Across the Great Lakes, buoys are going overboard, taking their annual spring plunge back into the water. This week, Cleveland Water’s two buoys will join 14 others stationed in Lake Erie that keep tabs on water quality and meteorological conditions.
“We can’t be out on the lake collecting data 24-hours a day,” said Cleveland Water Quality Manager Scott Moegling. “That’s what the water quality buoys do. Each is a floating laboratory in the lake.”
Cleveland Water uses data collected from devices called sondes, which are mounted to the buoys, as part of the around-the-clock monitoring of lake conditions. Lake conditions fluctuate year-round, especially in spring and summer. The sonde on each buoy has numerous sensors that extend through the water column to the lake bottom tracking physical and chemical water parameters.
Each buoy sends data every few minutes to an online monitoring system. The data, which can be viewed by the public on the Great Lakes Observing System’s Great Lakes Buoy Portal, is used by staff at Cleveland Water to ensure proper water treatment.
“We look at the massive amount of near real-time data the buoys collect and can see trends. When we see something that is outside the norm, that signals us that we may need to adjust the water treatment process,” Scott said. “Events that are tracked include harmful algal blooms and hypoxic water which has low levels of oxygen and is often referred to as the ‘dead zone’.”
Staff monitor water temperature, pH, turbidity, dissolved oxygen and other parameters to help anticipate and respond to changes in lake water quality before it is drawn into our four treatment plants. Because each of Cleveland Water’s four intake cribs is 3 to 5-miles offshore, we know four to five hours in advance if the process to treat water will need to be adjusted.
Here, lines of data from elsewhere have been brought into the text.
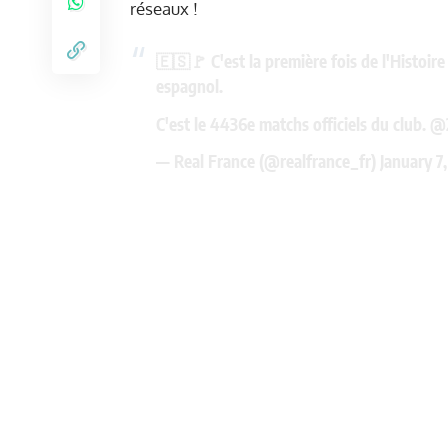
réseaux !
🇪🇸🚩 C'est la première fois de l'Histoir
espagnol.
C'est le 4436e matchs officiels du club.
@2
— Real France (@realfrance_fr)
January 7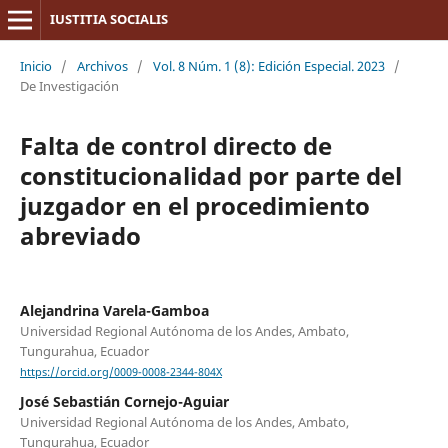
IUSTITIA SOCIALIS
Inicio
/
Archivos
/
Vol. 8 Núm. 1 (8): Edición Especial. 2023
/
De Investigación
Falta de control directo de
constitucionalidad por parte del
juzgador en el procedimiento
abreviado
Alejandrina Varela-Gamboa
Universidad Regional Autónoma de los Andes, Ambato,
Tungurahua, Ecuador
https://orcid.org/0009-0008-2344-804X
José Sebastián Cornejo-Aguiar
Universidad Regional Autónoma de los Andes, Ambato,
Tungurahua, Ecuador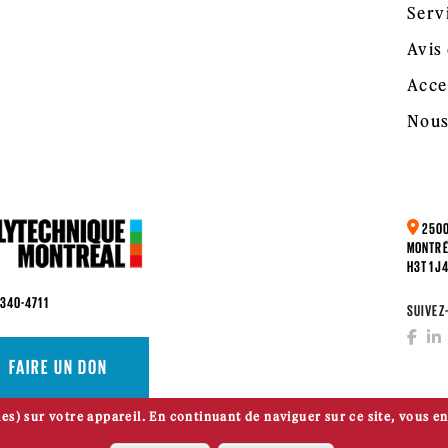
Serv
Avis 
Acce
Nous
2500
MONTRÉ
H3T 1J
 340-4711
SUIVEZ
FAIRE UN DON
es) sur votre appareil. En continuant de naviguer sur ce site, vous en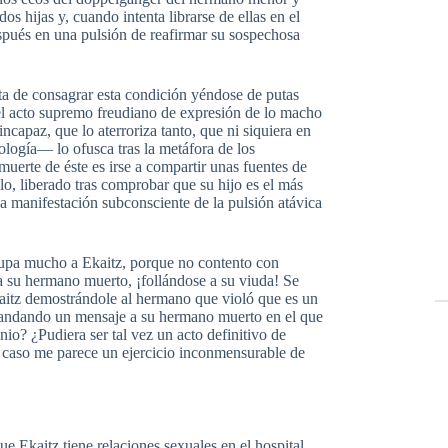
dos hijas y, cuando intenta librarse de ellas en el
spués en una pulsión de reafirmar su sospechosa
ta de consagrar esta condición yéndose de putas
z el acto supremo freudiano de expresión de lo macho
incapaz, que lo aterroriza tanto, que ni siquiera en
bología— lo ofusca tras la metáfora de los
muerte de éste es irse a compartir unas fuentes de
ilo, liberado tras comprobar que su hijo es el más
a manifestación subconsciente de la pulsión atávica
cupa mucho a Ekaitz, porque no contento con
 a su hermano muerto, ¡follándose a su viuda! Se
Ekaitz demostrándole al hermano que violó que es un
mandando un mensaje a su hermano muerto en el que
o? ¿Pudiera ser tal vez un acto definitivo de
 caso me parece un ejercicio inconmensurable de
ue Ekaitz tiene relaciones sexuales en el hospital.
“During summer months, we can experience hypoxic water. This can show itself when buoys indicate that pockets of cold water with low pH and low dissolved oxygen levels are moving toward Cleveland Water intakes. By getting advanced warning, we can adjust our water treatment,” Scott said.
While a lack of oxygen in the water does not singularly impact water treatment, when water has little or no dissolved oxygen, other minerals that are naturally found in lakebed sediment, such as iron and manganese, can dissolve into the water. These elements, if not properly removed during the water treatment process, can cause discolored water or even unpleasant taste and odor issues.
Over the last decade, water treatment plants have made great progress when it comes to treating hypoxic raw water. Staff have learned that when wind speeds and currents move from the northeast to the southwest, hypoxic water that is 15+ miles offshore, can get pushed toward Ohio’s shore and Cleveland Water intakes.
Data and observations being collected by Cleveland Water is being used to develop a Hypoxia Early Warning System for the Great Lakes. This five-year project began in 2016 when the Great Lakes Environmental Research Lab (GLERL) and the Cooperative Institute for Great Lakes Research (CIGLR) received a five-year grant from NOAA’s Center for Sponsored Coastal Ocean Research to develop a model to predict the movement of hypoxic water in Lake Erie’s Central Basin. When finalized, the model will provide drinking water treatment plant managers an early warning system for hypoxic waters that functions in similar fashion to meteorological forecasts.